Collected data

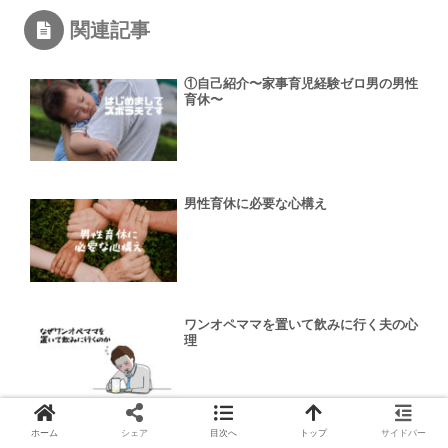
関連記事
①自己紹介〜家事育児経験ゼロ男の男性
育休〜
男性育休に必要な心構え
ワンオペママを置いて飲みに行く夫の心
理
ホーム
シェア
目次へ
トップ
サイドバー
【パパママ必見】教育資金で困らない！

» YOUR OBJECTIVE
Write every entry out again exactly, images omitted.

» RESPONSE
関連記事
①自己紹介〜家事育児経験ゼロ男の男性
育休〜
男性育休に必要な心構え
ワンオペママを置いて飲みに行く夫の心
理
ホーム
シェア
目次へ
トップ
サイドバー
【パパママ必見】教育資金で困らない！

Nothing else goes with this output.